● **PROBLEM REQUIREMENTS**: Word for word, transcribe the data below from the line with "The function starts" to the line with "#### Configuring the Endpoint and Timer", keeping both of those lines.

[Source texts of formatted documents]
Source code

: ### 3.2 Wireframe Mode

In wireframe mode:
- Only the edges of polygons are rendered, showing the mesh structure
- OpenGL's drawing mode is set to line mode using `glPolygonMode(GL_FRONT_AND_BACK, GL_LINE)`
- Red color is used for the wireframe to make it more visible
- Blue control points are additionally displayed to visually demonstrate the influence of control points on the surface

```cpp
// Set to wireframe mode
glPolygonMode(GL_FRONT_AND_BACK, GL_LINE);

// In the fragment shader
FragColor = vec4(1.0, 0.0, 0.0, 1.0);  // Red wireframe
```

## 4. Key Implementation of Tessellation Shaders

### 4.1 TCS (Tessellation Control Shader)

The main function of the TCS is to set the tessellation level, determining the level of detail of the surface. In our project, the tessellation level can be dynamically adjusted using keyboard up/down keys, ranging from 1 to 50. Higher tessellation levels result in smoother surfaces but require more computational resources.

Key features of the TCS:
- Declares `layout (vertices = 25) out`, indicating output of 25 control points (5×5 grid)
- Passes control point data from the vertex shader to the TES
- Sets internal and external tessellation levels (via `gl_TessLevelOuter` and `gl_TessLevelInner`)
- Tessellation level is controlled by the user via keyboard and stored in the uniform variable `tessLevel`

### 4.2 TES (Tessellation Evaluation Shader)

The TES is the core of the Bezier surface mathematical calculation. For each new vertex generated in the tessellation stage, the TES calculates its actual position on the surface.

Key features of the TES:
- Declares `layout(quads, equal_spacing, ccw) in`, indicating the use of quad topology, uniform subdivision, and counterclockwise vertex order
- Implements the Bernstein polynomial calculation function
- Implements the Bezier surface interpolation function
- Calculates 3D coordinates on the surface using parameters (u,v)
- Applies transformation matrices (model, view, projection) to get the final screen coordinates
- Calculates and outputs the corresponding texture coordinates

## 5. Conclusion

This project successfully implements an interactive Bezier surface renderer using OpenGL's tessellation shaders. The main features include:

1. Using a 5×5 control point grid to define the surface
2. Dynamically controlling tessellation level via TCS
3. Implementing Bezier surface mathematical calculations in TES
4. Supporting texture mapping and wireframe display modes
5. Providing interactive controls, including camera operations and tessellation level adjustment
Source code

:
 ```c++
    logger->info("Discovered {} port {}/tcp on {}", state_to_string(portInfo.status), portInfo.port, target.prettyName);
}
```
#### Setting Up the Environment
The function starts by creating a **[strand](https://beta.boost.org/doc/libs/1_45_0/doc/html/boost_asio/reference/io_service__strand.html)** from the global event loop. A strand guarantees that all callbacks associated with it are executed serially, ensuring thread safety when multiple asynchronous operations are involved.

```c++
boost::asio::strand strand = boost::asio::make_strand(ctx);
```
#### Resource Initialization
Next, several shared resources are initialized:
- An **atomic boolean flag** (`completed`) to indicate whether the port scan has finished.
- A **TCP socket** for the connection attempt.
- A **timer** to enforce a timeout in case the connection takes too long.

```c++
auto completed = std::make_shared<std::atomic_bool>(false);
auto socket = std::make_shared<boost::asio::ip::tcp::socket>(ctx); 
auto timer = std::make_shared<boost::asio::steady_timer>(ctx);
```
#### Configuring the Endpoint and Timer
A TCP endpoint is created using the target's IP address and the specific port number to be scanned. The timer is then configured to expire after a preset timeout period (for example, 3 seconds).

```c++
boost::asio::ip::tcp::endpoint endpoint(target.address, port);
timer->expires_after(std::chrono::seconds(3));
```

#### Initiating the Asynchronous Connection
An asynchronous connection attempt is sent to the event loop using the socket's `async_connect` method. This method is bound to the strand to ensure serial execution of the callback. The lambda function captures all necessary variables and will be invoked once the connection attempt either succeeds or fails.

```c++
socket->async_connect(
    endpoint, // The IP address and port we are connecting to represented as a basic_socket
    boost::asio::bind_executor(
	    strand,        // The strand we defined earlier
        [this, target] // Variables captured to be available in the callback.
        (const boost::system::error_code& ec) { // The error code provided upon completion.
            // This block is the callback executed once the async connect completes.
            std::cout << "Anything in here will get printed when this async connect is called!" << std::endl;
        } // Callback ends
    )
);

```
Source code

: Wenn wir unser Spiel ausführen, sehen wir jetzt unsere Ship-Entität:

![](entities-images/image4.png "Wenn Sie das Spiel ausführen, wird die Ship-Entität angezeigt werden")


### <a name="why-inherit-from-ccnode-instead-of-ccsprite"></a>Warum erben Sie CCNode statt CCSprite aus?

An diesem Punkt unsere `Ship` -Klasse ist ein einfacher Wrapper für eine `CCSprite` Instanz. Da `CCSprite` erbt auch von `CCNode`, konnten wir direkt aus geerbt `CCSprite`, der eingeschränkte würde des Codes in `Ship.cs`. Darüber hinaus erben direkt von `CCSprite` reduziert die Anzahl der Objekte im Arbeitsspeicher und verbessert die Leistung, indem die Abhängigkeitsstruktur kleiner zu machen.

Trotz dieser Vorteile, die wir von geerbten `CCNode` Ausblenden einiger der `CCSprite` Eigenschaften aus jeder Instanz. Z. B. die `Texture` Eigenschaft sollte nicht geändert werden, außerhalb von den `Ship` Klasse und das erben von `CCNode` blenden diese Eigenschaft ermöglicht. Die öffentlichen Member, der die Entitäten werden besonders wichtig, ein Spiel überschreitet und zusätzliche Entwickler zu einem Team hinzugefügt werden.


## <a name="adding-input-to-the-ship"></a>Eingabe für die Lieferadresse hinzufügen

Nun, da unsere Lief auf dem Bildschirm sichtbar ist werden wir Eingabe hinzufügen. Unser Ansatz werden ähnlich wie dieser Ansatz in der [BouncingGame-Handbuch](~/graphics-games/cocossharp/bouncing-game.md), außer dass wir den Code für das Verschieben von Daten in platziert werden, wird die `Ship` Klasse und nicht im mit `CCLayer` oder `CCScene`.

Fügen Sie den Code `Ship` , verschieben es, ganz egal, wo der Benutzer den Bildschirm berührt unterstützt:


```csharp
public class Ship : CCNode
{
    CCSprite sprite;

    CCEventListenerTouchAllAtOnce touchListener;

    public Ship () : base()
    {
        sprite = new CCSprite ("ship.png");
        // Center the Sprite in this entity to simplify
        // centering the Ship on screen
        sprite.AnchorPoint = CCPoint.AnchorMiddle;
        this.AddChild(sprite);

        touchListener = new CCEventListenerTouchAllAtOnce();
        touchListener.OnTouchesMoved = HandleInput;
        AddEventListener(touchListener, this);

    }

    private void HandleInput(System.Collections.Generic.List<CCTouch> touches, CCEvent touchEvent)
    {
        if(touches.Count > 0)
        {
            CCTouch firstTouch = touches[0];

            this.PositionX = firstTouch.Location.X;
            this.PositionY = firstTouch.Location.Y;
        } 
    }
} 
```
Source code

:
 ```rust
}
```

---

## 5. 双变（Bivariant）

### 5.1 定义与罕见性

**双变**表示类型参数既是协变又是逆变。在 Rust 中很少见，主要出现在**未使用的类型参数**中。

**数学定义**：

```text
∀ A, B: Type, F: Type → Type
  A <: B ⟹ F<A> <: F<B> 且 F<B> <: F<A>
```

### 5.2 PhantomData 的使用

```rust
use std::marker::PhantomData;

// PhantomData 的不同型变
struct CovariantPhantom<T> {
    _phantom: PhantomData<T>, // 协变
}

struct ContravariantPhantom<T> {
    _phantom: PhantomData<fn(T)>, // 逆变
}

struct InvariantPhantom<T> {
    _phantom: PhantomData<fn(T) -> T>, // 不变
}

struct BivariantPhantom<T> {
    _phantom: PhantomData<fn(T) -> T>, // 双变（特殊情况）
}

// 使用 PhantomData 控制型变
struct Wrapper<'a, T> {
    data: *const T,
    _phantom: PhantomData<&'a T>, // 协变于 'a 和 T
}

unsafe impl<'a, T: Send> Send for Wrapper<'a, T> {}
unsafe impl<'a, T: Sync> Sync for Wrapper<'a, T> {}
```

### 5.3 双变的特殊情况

● **SOLUTION FOR THIS EXERCISE**:
The function starts by creating a **[strand](https://beta.boost.org/doc/libs/1_45_0/doc/html/boost_asio/reference/io_service__strand.html)** from the global event loop. A strand guarantees that all callbacks associated with it are executed serially, ensuring thread safety when multiple asynchronous operations are involved.

```c++
boost::asio::strand strand = boost::asio::make_strand(ctx);
```
#### Resource Initialization
Next, several shared resources are initialized:
- An **atomic boolean flag** (`completed`) to indicate whether the port scan has finished.
- A **TCP socket** for the connection attempt.
- A **timer** to enforce a timeout in case the connection takes too long.

```c++
auto completed = std::make_shared<std::atomic_bool>(false);
auto socket = std::make_shared<boost::asio::ip::tcp::socket>(ctx); 
auto timer = std::make_shared<boost::asio::steady_timer>(ctx);
```
#### Configuring the Endpoint and Timer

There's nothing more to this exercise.